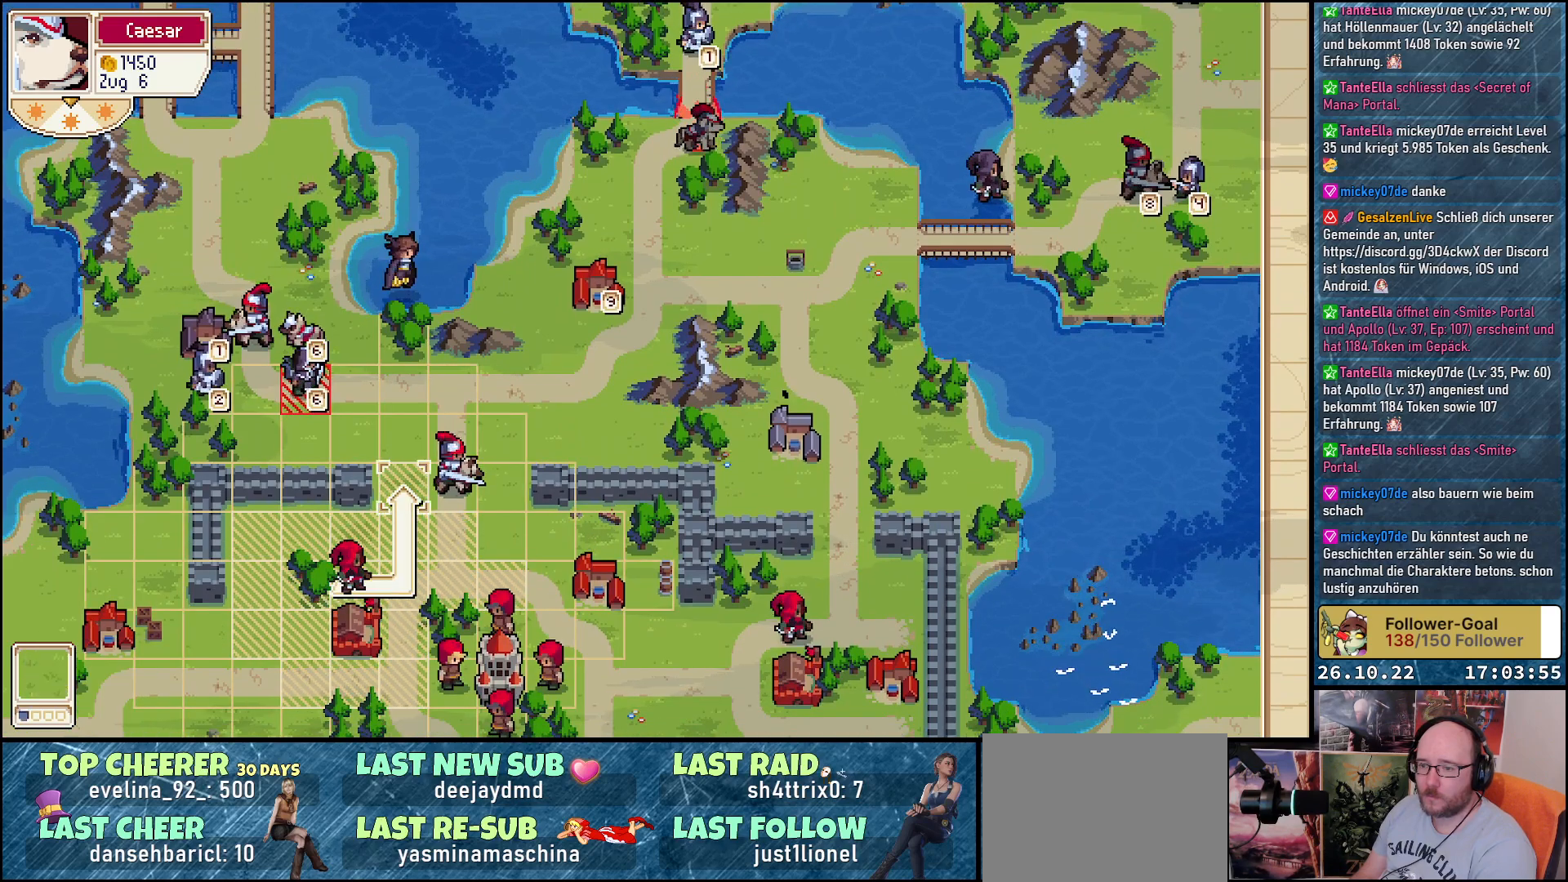
{"buttons": [], "events": [[150, "A", "down"], [283, "A", "up"]]}
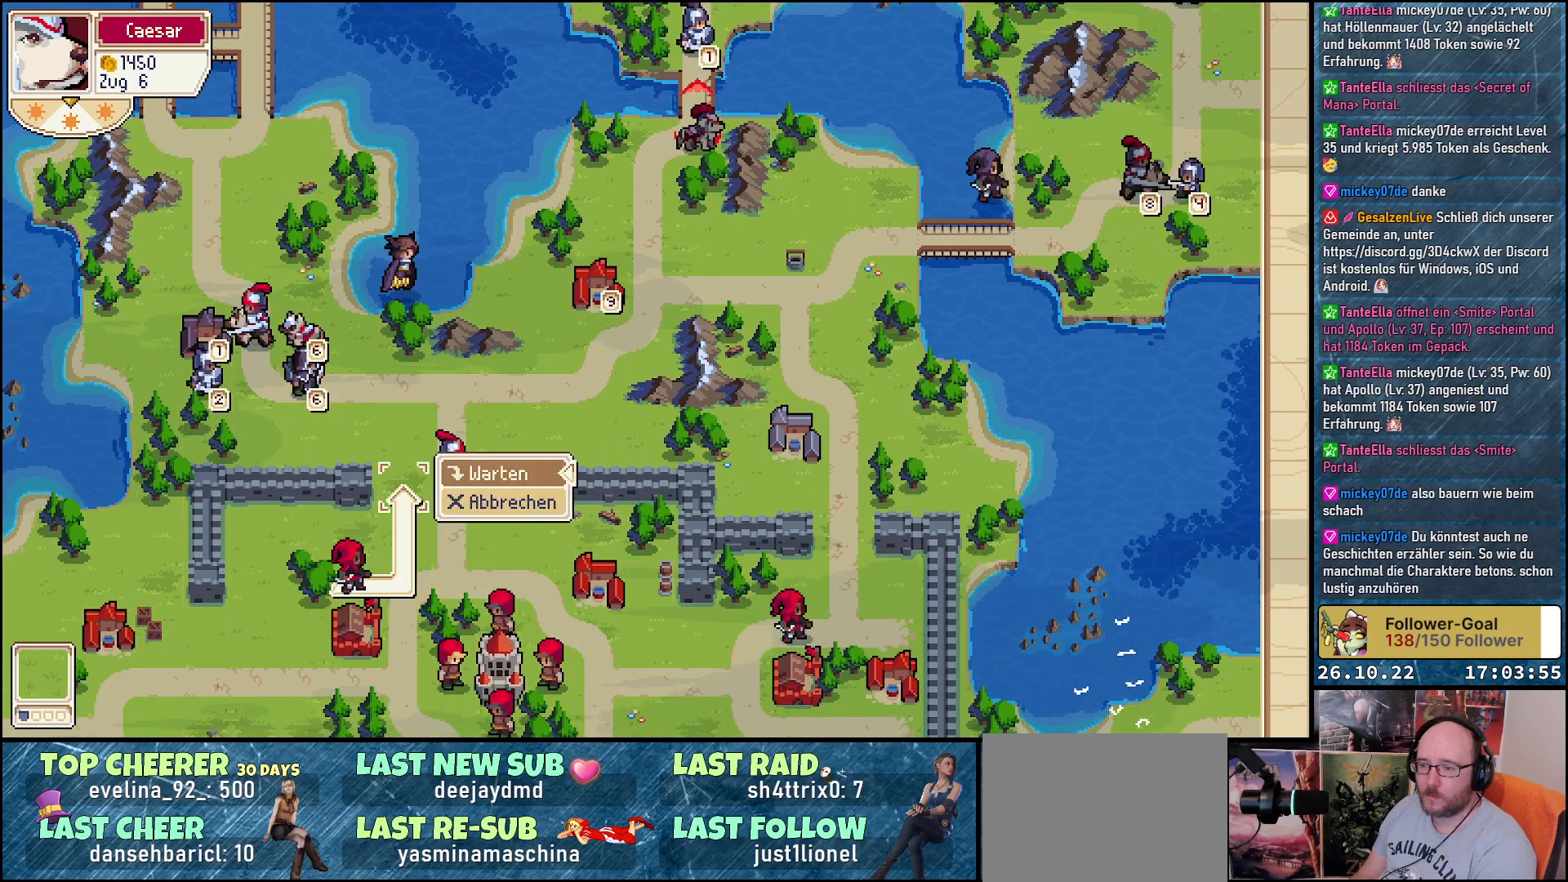
{"buttons": [], "events": [[117, "A", "down"], [250, "A", "up"]]}
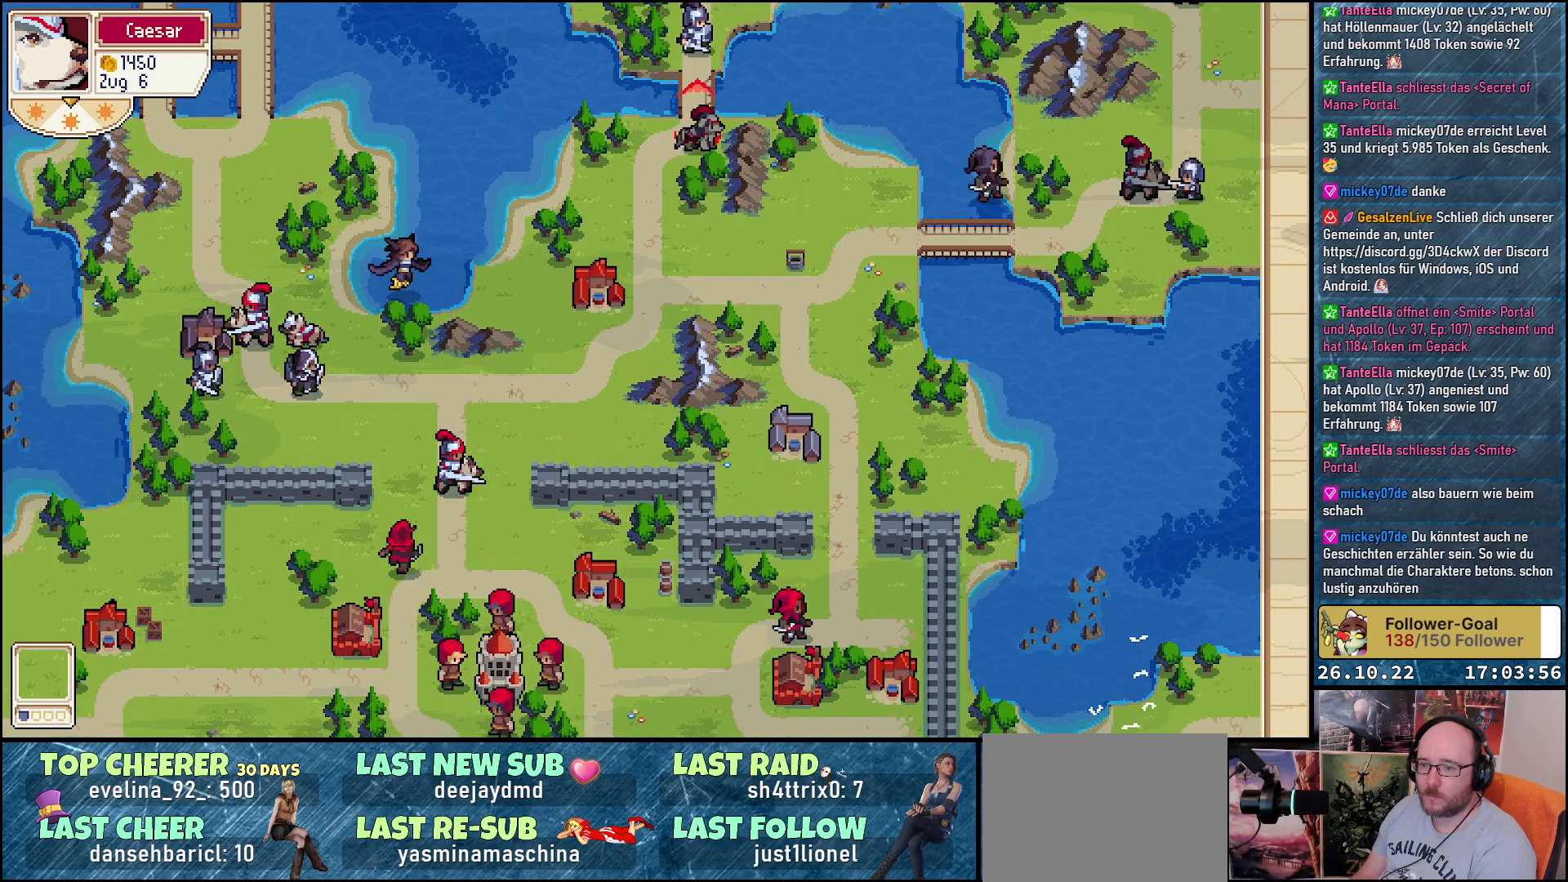
{"buttons": [], "events": []}
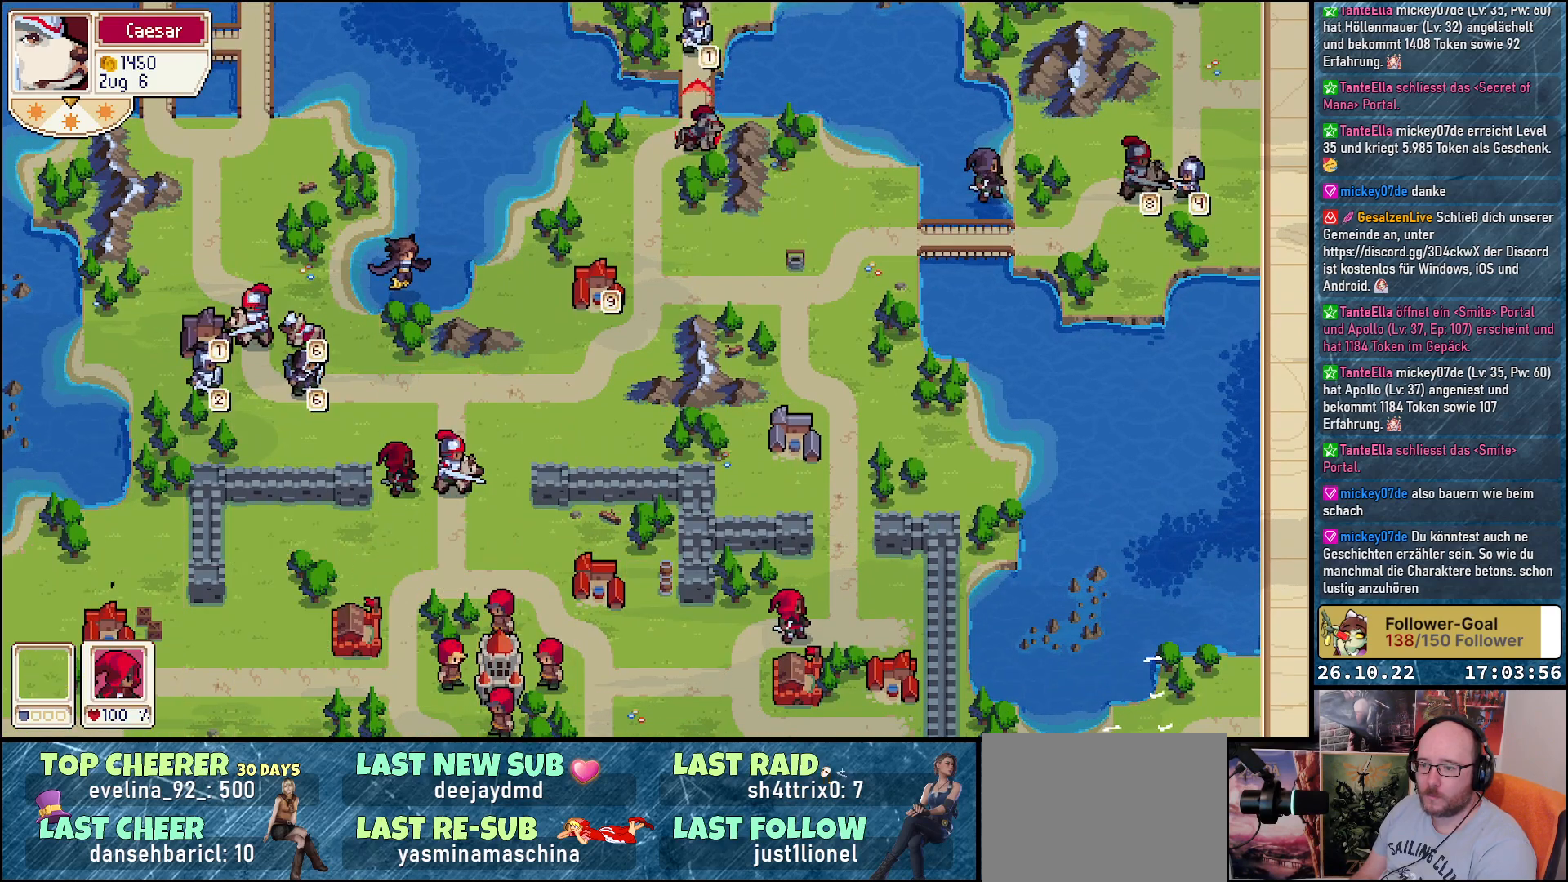
{"buttons": ["DPAD_DOWN", "DPAD_RIGHT"], "events": [[250, "DPAD_RIGHT", "down"], [283, "DPAD_DOWN", "down"]]}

EXERCISE DIRECTIONS: Leaving every picture out, output the data exactly as it stands.

EXERCISE RESPONSE:
{"buttons": [], "events": [[150, "A", "down"], [283, "A", "up"]]}
{"buttons": [], "events": [[117, "A", "down"], [250, "A", "up"]]}
{"buttons": [], "events": []}
{"buttons": ["DPAD_DOWN", "DPAD_RIGHT"], "events": [[250, "DPAD_RIGHT", "down"], [283, "DPAD_DOWN", "down"]]}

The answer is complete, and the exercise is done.